When the line with "重要性。如果你想要做微信seo的优" appears below, start repeating lines exactly, and keep going through the line with "SAJÁT BEÁLLÍTÁSOK KEZELÉSE"; add nothing outside that span.

[Start of Attachment]

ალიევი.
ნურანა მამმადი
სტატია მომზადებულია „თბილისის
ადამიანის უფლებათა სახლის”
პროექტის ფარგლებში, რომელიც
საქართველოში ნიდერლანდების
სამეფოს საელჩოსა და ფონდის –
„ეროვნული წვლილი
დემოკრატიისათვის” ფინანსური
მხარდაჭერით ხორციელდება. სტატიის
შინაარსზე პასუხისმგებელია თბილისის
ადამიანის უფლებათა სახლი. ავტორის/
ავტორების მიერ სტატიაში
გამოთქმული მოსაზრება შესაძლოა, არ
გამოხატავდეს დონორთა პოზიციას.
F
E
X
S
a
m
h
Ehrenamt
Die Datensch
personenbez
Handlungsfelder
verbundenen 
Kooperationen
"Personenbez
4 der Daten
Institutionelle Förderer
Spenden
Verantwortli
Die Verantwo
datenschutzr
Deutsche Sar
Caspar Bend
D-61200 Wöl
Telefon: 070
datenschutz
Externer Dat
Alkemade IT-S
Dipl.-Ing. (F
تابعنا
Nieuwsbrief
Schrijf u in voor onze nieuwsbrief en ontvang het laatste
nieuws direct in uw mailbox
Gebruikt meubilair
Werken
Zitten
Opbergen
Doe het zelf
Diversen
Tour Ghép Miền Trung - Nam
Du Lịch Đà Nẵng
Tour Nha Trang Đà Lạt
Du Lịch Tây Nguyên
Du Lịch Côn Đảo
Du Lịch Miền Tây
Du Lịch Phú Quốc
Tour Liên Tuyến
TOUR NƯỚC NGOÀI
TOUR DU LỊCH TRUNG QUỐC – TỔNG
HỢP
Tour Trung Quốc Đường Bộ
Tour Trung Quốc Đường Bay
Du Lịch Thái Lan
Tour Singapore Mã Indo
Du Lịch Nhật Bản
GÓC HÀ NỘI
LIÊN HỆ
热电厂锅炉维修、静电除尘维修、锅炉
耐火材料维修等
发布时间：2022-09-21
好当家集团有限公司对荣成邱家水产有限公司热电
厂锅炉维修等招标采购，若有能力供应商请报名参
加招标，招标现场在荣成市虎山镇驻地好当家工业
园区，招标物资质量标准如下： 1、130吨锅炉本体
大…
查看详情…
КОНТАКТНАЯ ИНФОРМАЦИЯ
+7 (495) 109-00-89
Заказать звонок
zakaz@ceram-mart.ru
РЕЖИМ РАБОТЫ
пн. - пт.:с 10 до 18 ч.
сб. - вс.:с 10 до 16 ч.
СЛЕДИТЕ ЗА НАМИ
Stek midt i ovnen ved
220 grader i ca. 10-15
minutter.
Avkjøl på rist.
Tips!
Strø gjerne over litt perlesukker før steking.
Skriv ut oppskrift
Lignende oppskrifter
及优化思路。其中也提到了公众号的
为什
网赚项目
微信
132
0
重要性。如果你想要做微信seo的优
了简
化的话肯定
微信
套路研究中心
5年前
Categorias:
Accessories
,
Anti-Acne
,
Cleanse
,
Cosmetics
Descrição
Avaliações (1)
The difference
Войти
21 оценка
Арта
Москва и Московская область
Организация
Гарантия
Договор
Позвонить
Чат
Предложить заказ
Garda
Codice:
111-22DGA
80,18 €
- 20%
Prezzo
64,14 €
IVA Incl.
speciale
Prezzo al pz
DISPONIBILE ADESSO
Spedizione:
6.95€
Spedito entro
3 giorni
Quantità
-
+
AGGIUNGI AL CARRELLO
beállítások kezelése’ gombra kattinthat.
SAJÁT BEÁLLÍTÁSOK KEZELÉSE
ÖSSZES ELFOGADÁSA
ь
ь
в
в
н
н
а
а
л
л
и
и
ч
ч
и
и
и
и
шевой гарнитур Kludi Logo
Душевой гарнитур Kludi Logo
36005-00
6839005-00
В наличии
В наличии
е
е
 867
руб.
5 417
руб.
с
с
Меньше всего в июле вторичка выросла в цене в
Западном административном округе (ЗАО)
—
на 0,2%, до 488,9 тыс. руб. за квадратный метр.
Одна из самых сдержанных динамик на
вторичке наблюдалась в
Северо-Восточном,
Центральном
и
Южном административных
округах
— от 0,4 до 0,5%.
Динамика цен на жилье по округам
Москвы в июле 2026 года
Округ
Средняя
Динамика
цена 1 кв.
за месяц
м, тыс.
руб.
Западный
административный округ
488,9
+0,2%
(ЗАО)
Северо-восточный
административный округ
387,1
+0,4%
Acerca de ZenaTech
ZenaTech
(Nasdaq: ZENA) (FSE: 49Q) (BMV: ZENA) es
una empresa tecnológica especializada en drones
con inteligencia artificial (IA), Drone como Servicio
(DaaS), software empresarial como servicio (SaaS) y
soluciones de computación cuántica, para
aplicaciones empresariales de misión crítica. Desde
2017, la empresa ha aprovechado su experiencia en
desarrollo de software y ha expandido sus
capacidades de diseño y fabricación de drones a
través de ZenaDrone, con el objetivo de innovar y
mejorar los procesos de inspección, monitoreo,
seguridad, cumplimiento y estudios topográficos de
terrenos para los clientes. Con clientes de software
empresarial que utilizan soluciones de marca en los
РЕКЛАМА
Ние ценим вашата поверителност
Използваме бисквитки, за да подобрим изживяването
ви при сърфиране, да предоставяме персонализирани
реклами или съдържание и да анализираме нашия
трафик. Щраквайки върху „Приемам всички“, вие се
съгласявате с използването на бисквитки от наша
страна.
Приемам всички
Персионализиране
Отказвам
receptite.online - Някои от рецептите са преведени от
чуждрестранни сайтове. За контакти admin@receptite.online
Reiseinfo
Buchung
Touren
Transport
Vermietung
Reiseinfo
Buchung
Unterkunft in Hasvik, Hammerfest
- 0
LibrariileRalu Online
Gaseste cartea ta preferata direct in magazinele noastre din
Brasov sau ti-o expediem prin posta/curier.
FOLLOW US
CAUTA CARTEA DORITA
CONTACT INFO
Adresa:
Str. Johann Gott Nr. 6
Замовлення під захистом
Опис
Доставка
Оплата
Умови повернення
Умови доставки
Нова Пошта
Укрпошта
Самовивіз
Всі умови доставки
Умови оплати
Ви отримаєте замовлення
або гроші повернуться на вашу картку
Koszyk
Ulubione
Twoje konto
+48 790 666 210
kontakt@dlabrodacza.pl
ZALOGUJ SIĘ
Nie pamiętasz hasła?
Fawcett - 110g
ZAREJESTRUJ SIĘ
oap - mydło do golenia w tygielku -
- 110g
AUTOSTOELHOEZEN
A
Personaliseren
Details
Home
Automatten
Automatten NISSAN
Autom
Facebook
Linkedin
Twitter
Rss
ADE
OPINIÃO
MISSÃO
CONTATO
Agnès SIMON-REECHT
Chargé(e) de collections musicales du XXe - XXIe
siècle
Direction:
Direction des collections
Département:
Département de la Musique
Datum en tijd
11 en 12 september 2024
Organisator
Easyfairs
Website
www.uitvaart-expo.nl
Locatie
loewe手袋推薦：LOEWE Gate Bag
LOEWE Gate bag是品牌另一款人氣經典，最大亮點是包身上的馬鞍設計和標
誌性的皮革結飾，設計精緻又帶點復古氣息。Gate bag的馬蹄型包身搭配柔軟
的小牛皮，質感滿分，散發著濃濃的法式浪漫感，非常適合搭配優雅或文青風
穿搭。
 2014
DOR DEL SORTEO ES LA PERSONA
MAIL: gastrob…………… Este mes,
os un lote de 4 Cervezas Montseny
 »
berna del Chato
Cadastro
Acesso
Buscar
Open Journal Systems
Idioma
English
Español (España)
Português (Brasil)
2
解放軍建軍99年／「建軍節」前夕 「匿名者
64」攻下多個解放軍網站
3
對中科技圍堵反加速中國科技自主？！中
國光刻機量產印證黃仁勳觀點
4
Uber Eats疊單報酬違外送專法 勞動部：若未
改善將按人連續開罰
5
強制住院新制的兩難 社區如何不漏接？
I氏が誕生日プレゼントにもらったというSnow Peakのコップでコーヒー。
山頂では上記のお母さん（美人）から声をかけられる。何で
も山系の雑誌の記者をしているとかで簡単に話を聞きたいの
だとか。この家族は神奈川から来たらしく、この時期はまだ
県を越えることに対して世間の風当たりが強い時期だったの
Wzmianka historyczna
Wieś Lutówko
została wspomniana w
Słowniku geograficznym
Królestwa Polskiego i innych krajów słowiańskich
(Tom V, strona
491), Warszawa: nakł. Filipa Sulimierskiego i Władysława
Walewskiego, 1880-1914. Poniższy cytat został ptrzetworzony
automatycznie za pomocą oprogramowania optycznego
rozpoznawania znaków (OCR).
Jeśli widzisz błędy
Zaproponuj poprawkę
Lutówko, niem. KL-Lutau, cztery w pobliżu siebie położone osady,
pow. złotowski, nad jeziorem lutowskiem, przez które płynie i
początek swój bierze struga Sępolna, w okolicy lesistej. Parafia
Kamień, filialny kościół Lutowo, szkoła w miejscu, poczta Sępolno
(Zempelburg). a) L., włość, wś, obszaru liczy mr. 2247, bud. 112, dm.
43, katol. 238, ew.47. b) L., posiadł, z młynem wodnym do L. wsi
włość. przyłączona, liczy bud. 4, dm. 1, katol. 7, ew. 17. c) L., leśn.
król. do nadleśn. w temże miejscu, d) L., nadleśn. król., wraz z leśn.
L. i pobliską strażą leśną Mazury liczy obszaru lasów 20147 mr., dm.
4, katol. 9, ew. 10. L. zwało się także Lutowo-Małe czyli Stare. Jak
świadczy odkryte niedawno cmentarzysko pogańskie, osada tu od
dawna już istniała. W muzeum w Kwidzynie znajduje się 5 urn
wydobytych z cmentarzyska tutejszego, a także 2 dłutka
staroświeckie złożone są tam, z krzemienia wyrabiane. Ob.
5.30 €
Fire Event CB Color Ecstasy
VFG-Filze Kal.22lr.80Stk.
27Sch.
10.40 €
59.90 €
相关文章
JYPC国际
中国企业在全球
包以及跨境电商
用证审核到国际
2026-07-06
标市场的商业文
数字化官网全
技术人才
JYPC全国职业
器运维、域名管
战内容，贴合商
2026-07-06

[End of Attachment]

== Response below ==
重要性。如果你想要做微信seo的优
了简
化的话肯定
微信
套路研究中心
5年前
Categorias:
Accessories
,
Anti-Acne
,
Cleanse
,
Cosmetics
Descrição
Avaliações (1)
The difference
Войти
21 оценка
Арта
Москва и Московская область
Организация
Гарантия
Договор
Позвонить
Чат
Предложить заказ
Garda
Codice:
111-22DGA
80,18 €
- 20%
Prezzo
64,14 €
IVA Incl.
speciale
Prezzo al pz
DISPONIBILE ADESSO
Spedizione:
6.95€
Spedito entro
3 giorni
Quantità
-
+
AGGIUNGI AL CARRELLO
beállítások kezelése’ gombra kattinthat.
SAJÁT BEÁLLÍTÁSOK KEZELÉSE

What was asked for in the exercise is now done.